CONTRACTING FOR CAPABILITY: the future of outsourcing Reply

Outsourcing only works for vendors. It does not work for customers. Revenue curves for vendors show a slight increase since 2008 for global outsourcing growth but the picture is less clear for customers. When looking at the economic-value-added (EVA) for businesses before and after outsourcing deals most show a nett decrease, which is to say only that they are weaker after the deal but not necessarily because of it.

The reasons are myriad however there are a few standard reasons:

  1. outsourcing is usually part of cost reduction activities of panicking organisations.
  2. there is usually a nett decrease in headcount which wipes out the value-added aspects of reduced costs.
  3. the customer’s SG&A costs usually rise due to the increased management activity needed in finding and using information.

Due to these reasons there is a feeling in the market that outsourcing does not work despite the claims of vendors. Therefore, vendors have increasingly (certainly since 2007) seen themselves fighting for an ever shrinking slice of the economic pie. The greatest sources of competitive advantage have been reputations and economies of scale. All, however, have been scrambling for a differentiator that does not involve reducing their own profits.

MIDDLE-OFFICE OUTSOURCING

One large UK outsourcing outfit saw the writing on the wall. It felt that it would not be able to compete with the lower labour (and similar outputs) of India-based companies. It rationalised that eventually it would be squeezed out of the back-office (i.e. highly standardised financial processes) outsourcing and infrastructure hosting markets. It would, it rationalised, need to move into middle-office outsourcing. Front-office outsourcing, on the other hand, is largely fictional as it encompasses the customer-facing aspects of a business which is where the key differentiators are.

Middle-office outsourcing (such as a council planning approvals process) is unique because it involves less repetitive processes and sometimes ad hoc activities.  Success here is necessarily predicated on a flexible IT infrastructures (often service-based, i.e. SOA) and a sophisticated management which is able to choreograph technology-based processes and services.

**Work item A**
Gather every line of the rows that contains the string "VanEck".
The outsourcing article and the rows have separate origins.

**Record extracts**
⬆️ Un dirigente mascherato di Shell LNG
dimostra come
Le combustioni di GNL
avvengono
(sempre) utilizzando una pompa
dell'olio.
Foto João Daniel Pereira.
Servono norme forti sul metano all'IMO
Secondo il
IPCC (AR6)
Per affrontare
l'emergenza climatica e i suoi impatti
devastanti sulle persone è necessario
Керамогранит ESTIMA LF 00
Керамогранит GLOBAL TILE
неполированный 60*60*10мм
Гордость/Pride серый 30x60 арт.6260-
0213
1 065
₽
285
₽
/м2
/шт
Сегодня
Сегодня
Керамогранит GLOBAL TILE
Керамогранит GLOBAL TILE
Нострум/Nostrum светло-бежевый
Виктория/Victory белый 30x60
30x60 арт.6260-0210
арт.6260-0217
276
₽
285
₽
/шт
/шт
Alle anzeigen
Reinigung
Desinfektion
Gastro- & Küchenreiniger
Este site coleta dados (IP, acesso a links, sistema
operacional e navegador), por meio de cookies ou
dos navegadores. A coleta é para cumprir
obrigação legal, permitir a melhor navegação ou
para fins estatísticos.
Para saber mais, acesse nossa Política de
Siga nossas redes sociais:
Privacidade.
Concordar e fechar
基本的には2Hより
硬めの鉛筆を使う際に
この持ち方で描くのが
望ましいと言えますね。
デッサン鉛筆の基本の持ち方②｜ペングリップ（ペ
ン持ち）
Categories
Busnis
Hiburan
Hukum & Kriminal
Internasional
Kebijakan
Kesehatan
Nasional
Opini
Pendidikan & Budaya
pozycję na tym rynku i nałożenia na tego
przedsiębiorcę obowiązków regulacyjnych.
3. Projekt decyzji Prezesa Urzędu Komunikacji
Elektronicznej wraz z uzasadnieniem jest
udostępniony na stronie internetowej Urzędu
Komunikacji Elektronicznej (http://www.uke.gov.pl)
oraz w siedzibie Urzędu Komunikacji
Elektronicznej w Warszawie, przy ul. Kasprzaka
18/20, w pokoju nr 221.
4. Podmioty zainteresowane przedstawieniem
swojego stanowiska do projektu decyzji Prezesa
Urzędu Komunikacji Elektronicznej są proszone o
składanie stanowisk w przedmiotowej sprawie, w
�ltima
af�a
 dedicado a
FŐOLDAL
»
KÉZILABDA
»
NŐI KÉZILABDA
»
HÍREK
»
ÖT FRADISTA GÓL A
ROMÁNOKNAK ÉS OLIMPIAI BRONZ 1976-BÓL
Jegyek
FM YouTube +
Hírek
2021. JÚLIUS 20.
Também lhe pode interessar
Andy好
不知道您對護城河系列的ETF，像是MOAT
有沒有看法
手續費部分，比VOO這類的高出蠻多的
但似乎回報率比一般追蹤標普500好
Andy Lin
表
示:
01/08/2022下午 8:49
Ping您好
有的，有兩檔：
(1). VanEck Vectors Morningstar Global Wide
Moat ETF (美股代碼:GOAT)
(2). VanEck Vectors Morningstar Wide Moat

**Work item B**
In the outsourcing article, what have been the greatest sources of competitive advantage for vendors?

**Worked solution A**
(1). VanEck Vectors Morningstar Global Wide
(2). VanEck Vectors Morningstar Wide Moat

**Worked solution B**
Reputations and economies of scale.